● THE TASK:
Every picture stays out; everything else in the listing below is to be returned exactly.

*****

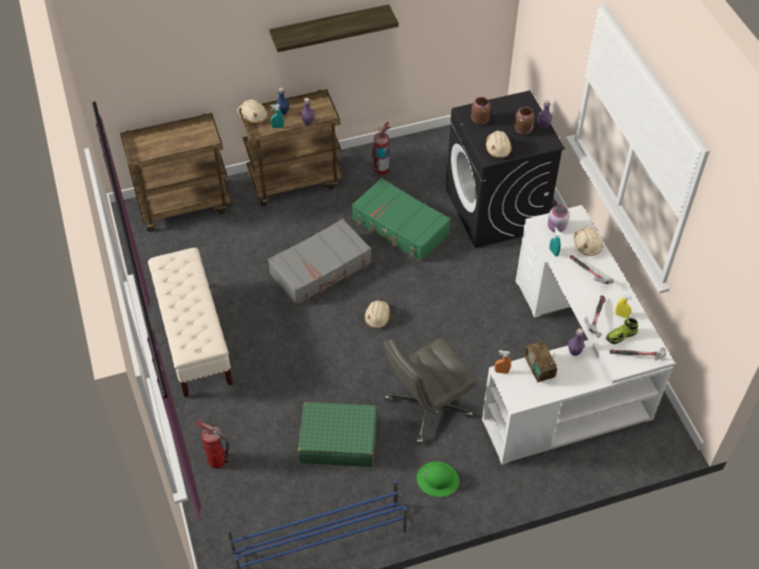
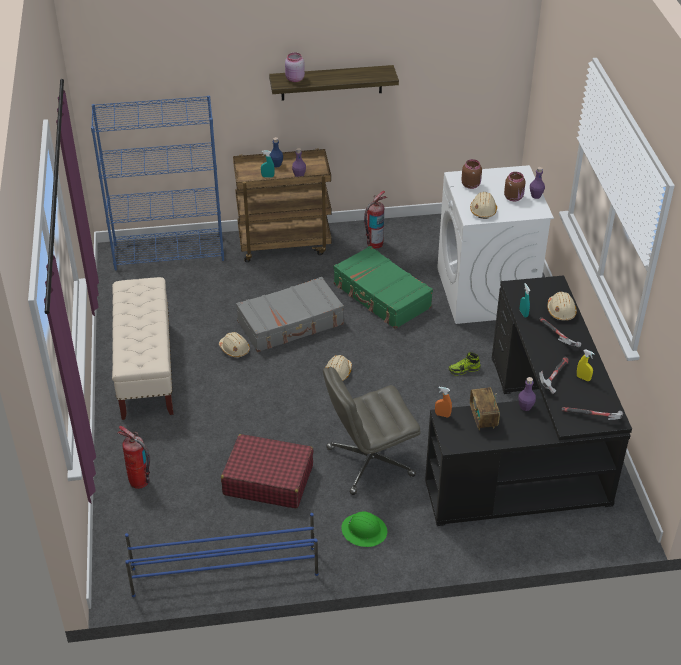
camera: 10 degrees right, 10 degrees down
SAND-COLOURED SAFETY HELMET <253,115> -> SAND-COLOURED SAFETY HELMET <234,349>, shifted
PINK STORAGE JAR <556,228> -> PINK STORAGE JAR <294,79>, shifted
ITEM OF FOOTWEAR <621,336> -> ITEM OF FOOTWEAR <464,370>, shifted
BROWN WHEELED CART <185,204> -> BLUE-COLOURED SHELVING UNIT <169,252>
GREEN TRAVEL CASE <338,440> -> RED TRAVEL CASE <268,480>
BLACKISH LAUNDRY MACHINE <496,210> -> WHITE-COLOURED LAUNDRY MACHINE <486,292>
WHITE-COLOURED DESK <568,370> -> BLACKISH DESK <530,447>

*****

● TASK RESPONSE:
camera: 10 degrees right, 10 degrees down
SAND-COLOURED SAFETY HELMET <253,115> -> SAND-COLOURED SAFETY HELMET <234,349>, shifted
PINK STORAGE JAR <556,228> -> PINK STORAGE JAR <294,79>, shifted
ITEM OF FOOTWEAR <621,336> -> ITEM OF FOOTWEAR <464,370>, shifted
BROWN WHEELED CART <185,204> -> BLUE-COLOURED SHELVING UNIT <169,252>
GREEN TRAVEL CASE <338,440> -> RED TRAVEL CASE <268,480>
BLACKISH LAUNDRY MACHINE <496,210> -> WHITE-COLOURED LAUNDRY MACHINE <486,292>
WHITE-COLOURED DESK <568,370> -> BLACKISH DESK <530,447>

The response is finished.